### PROBLEM DETAILS
Please transcribe the lines below word for word, keeping every character, number and line break as it appears.
──────── DATASET EXCERPTS
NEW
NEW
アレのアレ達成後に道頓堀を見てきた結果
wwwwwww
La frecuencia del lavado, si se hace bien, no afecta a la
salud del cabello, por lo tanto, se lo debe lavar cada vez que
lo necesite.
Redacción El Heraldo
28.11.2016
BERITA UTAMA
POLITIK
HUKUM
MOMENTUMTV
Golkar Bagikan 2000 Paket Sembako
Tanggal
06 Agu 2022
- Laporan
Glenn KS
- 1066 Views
────────────────
### TASK RESULT
NEW
NEW
アレのアレ達成後に道頓堀を見てきた結果
wwwwwww
La frecuencia del lavado, si se hace bien, no afecta a la
salud del cabello, por lo tanto, se lo debe lavar cada vez que
lo necesite.
Redacción El Heraldo
28.11.2016
BERITA UTAMA
POLITIK
HUKUM
MOMENTUMTV
Golkar Bagikan 2000 Paket Sembako
Tanggal
06 Agu 2022
- Laporan
Glenn KS
- 1066 Views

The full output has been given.